Records provided ▸
*** Begin section ***
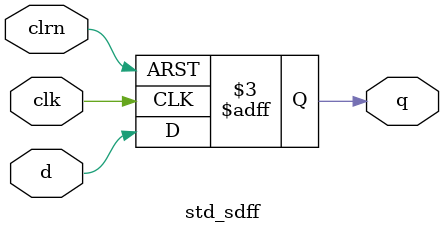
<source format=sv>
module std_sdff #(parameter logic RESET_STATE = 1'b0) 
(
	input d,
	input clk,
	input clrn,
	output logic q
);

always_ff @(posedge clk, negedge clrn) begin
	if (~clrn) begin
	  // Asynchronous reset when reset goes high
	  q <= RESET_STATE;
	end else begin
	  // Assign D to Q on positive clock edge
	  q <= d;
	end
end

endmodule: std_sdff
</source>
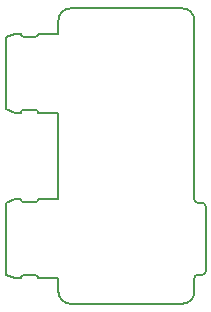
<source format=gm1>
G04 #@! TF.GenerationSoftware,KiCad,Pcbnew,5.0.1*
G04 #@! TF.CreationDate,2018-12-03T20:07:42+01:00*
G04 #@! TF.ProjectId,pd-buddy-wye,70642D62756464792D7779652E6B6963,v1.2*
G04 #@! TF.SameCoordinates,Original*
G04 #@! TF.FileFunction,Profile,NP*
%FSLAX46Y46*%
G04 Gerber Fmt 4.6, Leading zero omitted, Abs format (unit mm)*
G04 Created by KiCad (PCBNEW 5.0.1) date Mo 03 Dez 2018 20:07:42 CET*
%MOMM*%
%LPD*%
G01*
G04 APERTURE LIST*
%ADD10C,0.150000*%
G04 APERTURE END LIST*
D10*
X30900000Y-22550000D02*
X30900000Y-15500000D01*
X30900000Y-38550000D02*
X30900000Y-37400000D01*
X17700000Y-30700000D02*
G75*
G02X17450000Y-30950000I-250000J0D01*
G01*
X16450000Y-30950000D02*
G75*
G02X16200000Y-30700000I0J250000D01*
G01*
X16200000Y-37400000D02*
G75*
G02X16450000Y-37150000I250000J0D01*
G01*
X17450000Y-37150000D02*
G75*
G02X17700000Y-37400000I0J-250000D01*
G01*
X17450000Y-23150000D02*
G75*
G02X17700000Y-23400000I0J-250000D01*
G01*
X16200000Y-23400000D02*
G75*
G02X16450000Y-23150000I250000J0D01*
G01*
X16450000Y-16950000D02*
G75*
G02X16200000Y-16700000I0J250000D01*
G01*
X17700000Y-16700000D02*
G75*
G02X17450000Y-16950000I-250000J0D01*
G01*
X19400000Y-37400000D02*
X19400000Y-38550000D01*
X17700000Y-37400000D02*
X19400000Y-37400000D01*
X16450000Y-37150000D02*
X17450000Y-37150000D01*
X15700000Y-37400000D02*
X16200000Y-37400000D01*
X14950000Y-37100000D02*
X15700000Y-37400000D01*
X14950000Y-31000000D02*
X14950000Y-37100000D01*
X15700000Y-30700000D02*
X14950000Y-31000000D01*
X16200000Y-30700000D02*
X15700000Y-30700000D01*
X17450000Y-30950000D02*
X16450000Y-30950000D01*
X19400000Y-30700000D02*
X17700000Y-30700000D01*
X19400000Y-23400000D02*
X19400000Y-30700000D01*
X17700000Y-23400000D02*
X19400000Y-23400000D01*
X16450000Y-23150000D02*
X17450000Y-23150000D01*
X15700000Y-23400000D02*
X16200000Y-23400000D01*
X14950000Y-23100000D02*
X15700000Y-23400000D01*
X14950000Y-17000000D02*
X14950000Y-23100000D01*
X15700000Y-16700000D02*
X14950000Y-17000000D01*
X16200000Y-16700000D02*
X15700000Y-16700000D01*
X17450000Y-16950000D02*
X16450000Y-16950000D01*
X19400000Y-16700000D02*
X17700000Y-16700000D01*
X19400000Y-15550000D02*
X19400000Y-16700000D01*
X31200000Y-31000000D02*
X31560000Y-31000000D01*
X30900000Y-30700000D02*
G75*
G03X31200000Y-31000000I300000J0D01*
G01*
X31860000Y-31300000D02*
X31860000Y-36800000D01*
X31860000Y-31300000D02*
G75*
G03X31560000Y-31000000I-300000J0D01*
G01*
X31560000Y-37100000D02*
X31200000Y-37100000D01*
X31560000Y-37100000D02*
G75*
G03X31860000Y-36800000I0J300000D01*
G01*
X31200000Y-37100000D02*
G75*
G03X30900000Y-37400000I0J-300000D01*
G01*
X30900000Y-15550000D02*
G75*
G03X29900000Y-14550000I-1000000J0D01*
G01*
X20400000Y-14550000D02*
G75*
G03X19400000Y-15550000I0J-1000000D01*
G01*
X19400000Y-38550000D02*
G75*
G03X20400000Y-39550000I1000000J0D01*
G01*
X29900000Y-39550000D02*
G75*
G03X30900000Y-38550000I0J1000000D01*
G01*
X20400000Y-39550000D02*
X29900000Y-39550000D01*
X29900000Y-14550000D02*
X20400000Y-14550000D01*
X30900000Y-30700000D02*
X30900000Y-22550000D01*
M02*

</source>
*** End section ***
*** Begin section ***
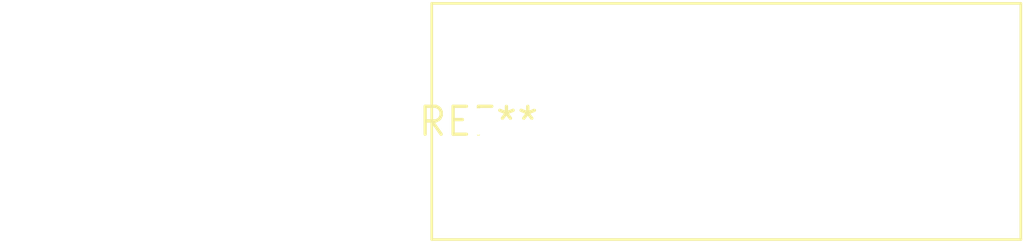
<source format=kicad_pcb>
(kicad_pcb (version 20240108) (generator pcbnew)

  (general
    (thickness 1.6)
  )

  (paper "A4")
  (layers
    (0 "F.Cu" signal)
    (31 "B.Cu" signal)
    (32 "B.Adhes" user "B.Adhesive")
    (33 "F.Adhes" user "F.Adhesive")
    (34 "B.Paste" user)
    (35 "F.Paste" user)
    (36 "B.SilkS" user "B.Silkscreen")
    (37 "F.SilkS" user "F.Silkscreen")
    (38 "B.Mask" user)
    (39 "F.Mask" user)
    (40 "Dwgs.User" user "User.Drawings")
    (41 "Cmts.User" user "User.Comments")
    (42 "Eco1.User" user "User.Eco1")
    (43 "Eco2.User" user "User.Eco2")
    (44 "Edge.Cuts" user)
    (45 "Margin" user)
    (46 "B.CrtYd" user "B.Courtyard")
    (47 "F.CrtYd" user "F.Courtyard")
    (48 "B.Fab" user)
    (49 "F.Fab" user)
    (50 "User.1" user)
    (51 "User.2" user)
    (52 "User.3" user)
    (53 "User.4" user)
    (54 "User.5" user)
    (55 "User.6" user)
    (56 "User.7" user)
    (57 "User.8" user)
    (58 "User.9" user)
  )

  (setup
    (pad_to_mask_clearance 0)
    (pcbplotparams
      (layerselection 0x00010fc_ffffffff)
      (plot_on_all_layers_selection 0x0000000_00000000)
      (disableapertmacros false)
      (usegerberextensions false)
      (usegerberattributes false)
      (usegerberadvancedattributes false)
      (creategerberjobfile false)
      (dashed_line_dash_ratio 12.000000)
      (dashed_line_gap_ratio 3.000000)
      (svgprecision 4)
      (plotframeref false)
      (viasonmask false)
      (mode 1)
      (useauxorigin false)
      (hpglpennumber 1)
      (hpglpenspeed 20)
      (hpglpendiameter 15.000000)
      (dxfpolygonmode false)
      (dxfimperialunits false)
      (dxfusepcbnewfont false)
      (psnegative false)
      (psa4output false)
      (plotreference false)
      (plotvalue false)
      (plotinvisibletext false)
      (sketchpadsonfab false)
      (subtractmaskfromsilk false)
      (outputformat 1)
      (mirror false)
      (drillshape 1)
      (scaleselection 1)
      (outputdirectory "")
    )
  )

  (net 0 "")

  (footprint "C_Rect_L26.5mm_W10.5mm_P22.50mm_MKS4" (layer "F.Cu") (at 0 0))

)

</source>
*** End section ***
Problem to work on ▸
How many lines of the listing above include the word "logic"? State the number and nothing else.

Answer box ▸
2